После тоннеля (это слово я первый раз услышал, когда ехал на поезде к маме) поезд карабкается по безлесному холму, позади которого и лежит наш Марал. Это даже и не станция, просто стоит там старый большой дом, принадлежавший, как говорят, одному колдуну, — с растрескавшимися стенами, весь увитый диким плющом. Здесь мы и сходим. Очень быстро, потому что здесь нет пассажиров и ничего не продают. Поезд почти сразу же трогается. Но мне здесь нравится.

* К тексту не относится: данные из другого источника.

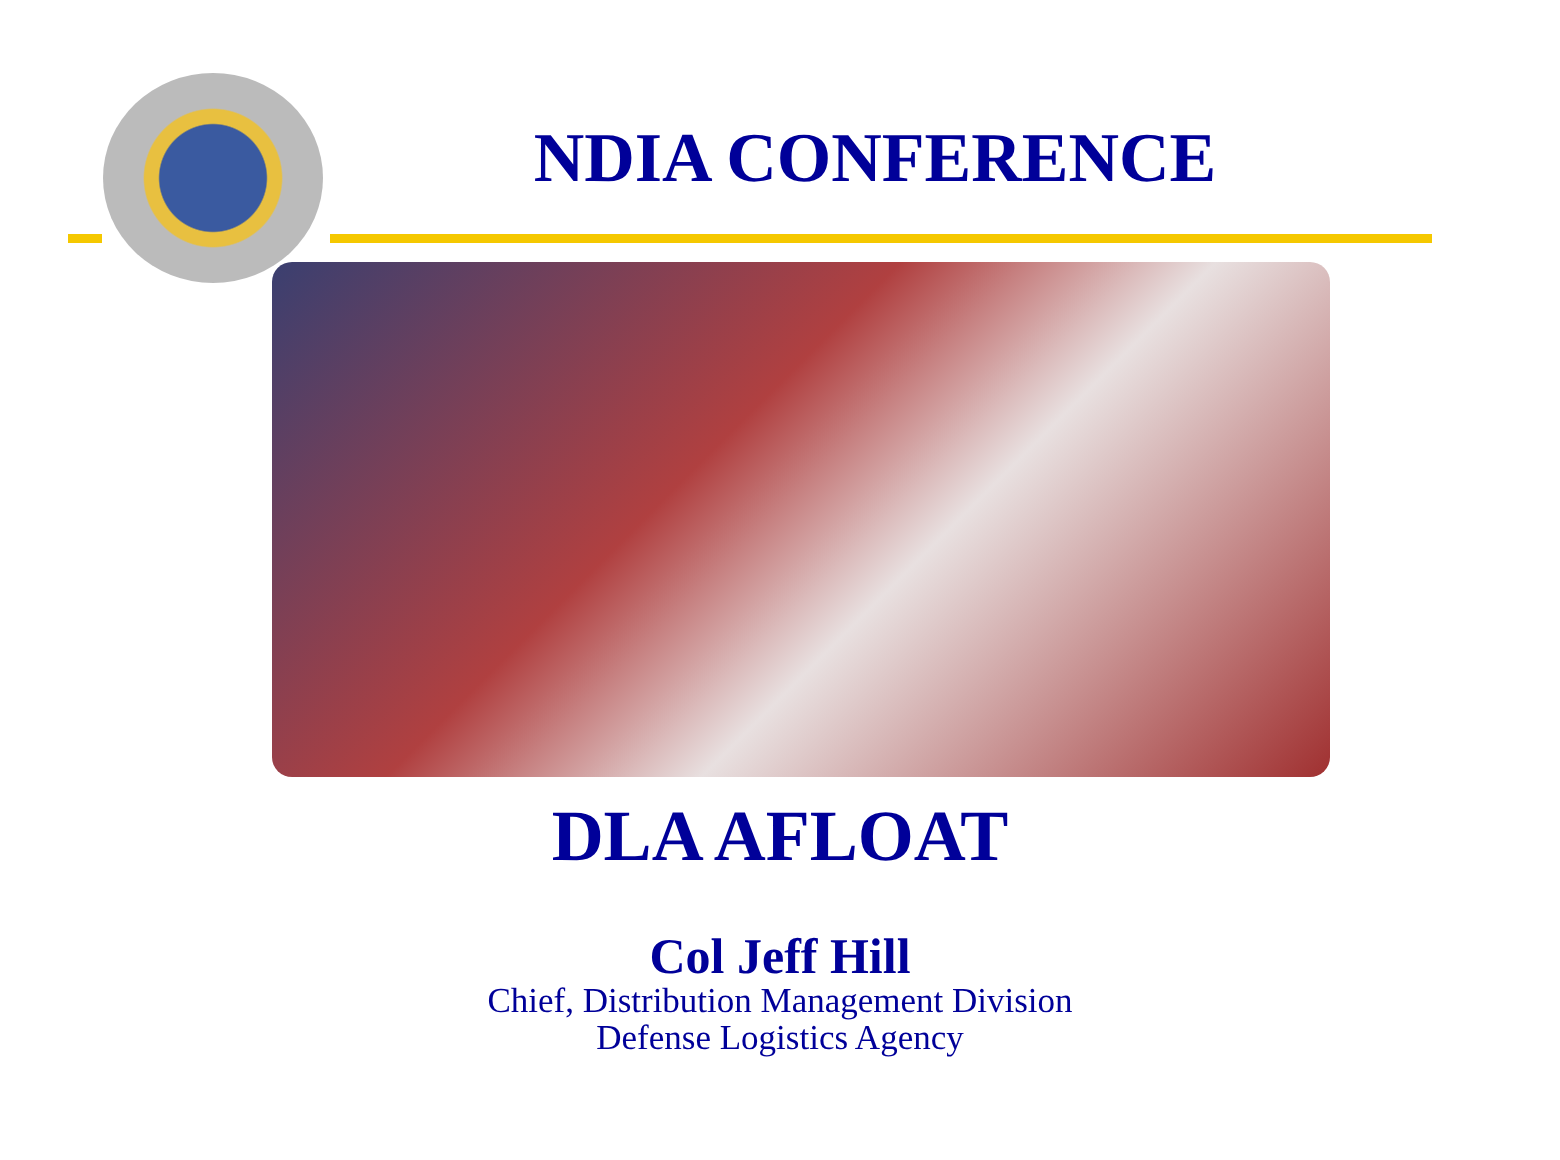NDIA CONFERENCE
DLA AFLOAT
Col Jeff Hill
Chief, Distribution Management Division
Defense Logistics Agency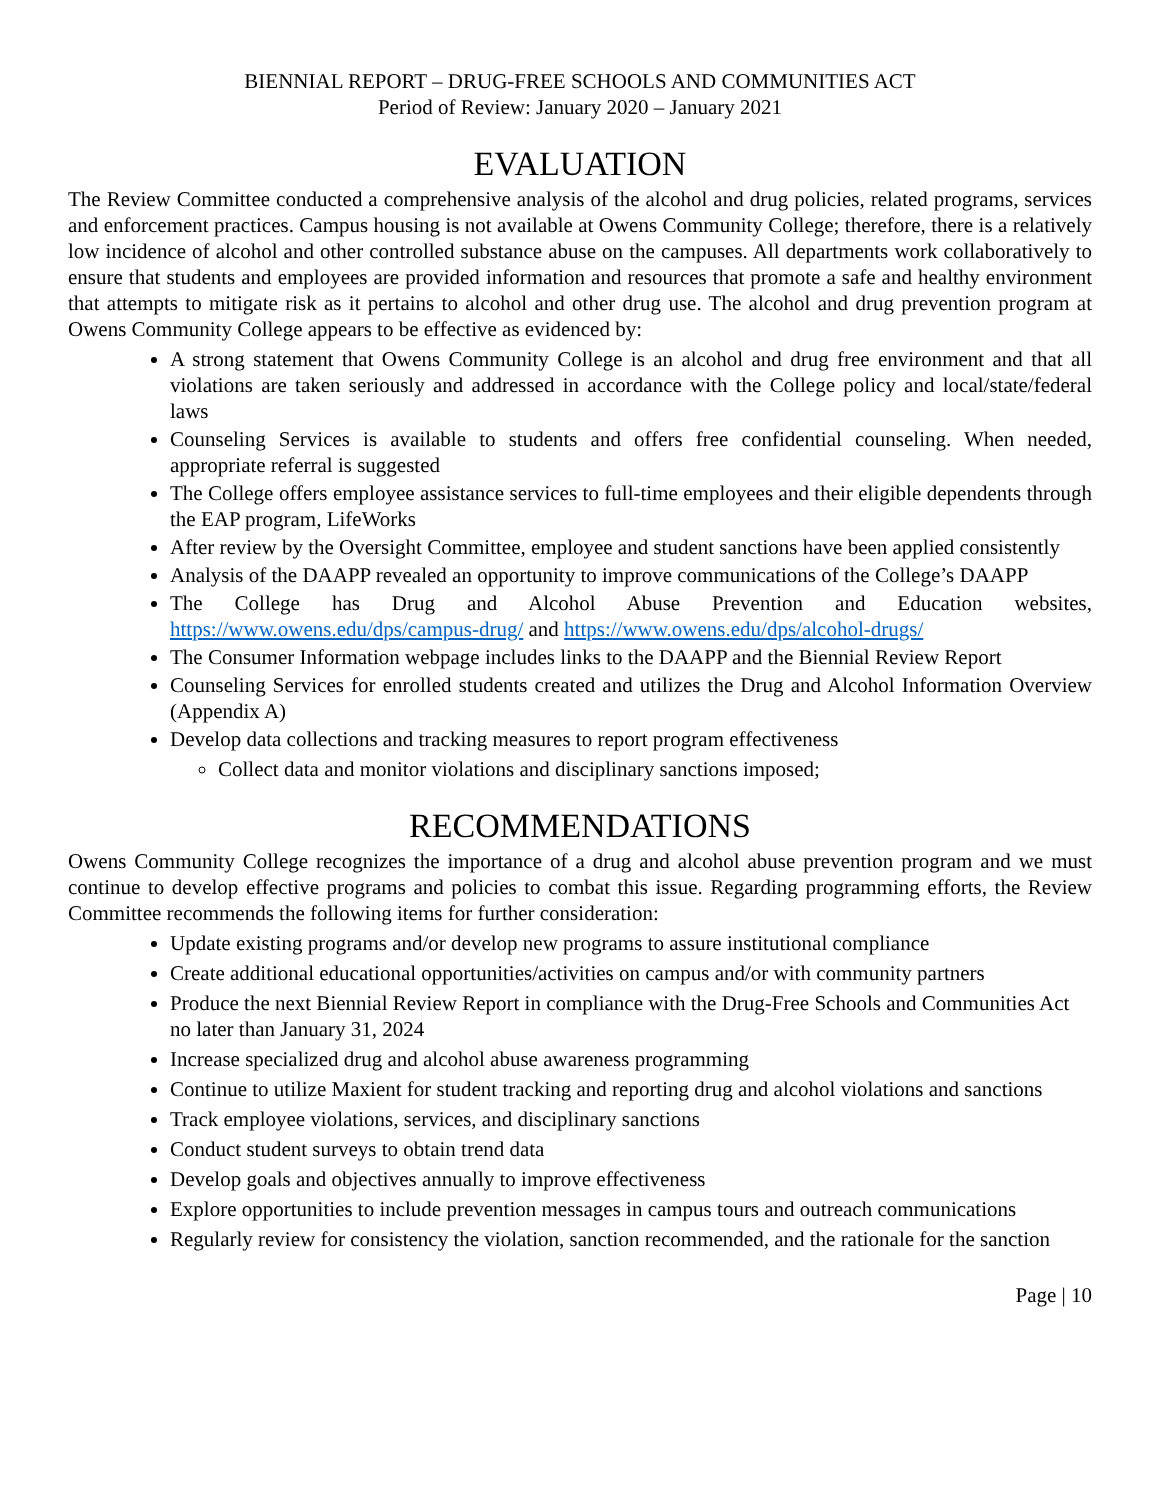BIENNIAL REPORT – DRUG-FREE SCHOOLS AND COMMUNITIES ACT
Period of Review: January 2020 – January 2021
EVALUATION
The Review Committee conducted a comprehensive analysis of the alcohol and drug policies, related programs, services and enforcement practices. Campus housing is not available at Owens Community College; therefore, there is a relatively low incidence of alcohol and other controlled substance abuse on the campuses. All departments work collaboratively to ensure that students and employees are provided information and resources that promote a safe and healthy environment that attempts to mitigate risk as it pertains to alcohol and other drug use. The alcohol and drug prevention program at Owens Community College appears to be effective as evidenced by:
A strong statement that Owens Community College is an alcohol and drug free environment and that all violations are taken seriously and addressed in accordance with the College policy and local/state/federal laws
Counseling Services is available to students and offers free confidential counseling. When needed, appropriate referral is suggested
The College offers employee assistance services to full-time employees and their eligible dependents through the EAP program, LifeWorks
After review by the Oversight Committee, employee and student sanctions have been applied consistently
Analysis of the DAAPP revealed an opportunity to improve communications of the College’s DAAPP
The College has Drug and Alcohol Abuse Prevention and Education websites, https://www.owens.edu/dps/campus-drug/ and https://www.owens.edu/dps/alcohol-drugs/
The Consumer Information webpage includes links to the DAAPP and the Biennial Review Report
Counseling Services for enrolled students created and utilizes the Drug and Alcohol Information Overview (Appendix A)
Develop data collections and tracking measures to report program effectiveness
Collect data and monitor violations and disciplinary sanctions imposed;
RECOMMENDATIONS
Owens Community College recognizes the importance of a drug and alcohol abuse prevention program and we must continue to develop effective programs and policies to combat this issue. Regarding programming efforts, the Review Committee recommends the following items for further consideration:
Update existing programs and/or develop new programs to assure institutional compliance
Create additional educational opportunities/activities on campus and/or with community partners
Produce the next Biennial Review Report in compliance with the Drug-Free Schools and Communities Act no later than January 31, 2024
Increase specialized drug and alcohol abuse awareness programming
Continue to utilize Maxient for student tracking and reporting drug and alcohol violations and sanctions
Track employee violations, services, and disciplinary sanctions
Conduct student surveys to obtain trend data
Develop goals and objectives annually to improve effectiveness
Explore opportunities to include prevention messages in campus tours and outreach communications
Regularly review for consistency the violation, sanction recommended, and the rationale for the sanction
Page | 10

Все мне кажется здесь красивым, и особенно оттого, что я привез с собой маму, с которой мы будем снова жить вместе, как раньше, и которую я постараюсь развеселить. Чтобы у нее разгладились морщинки на лбу и чтобы она не скучала. И пусть ей не захочется больше уезжать от меня, потому что уже никто не скажет ей, что она служанка в доме деда, думает Рикардо. Никто не посмеет ей этого сказать! Ни Серафим, «и мальчишки в школе. Никто. Потому что, когда я стану большим, я сделаю все, чтобы она была счастлива. И всегда сумею постоять за нее.



Альфредо Рейес Трехо (Куба)МОЙ ДЕДУШКА И Я


Хотя в тот день мы, как обычно, легли рано, я все не мог уснуть по-настоящему. Сон никак не шел ко мне, потому что через несколько часов я должен был увидеть то, чего еще никогда не видал, разве что в мечтах, и эта мысль очень мне мешала.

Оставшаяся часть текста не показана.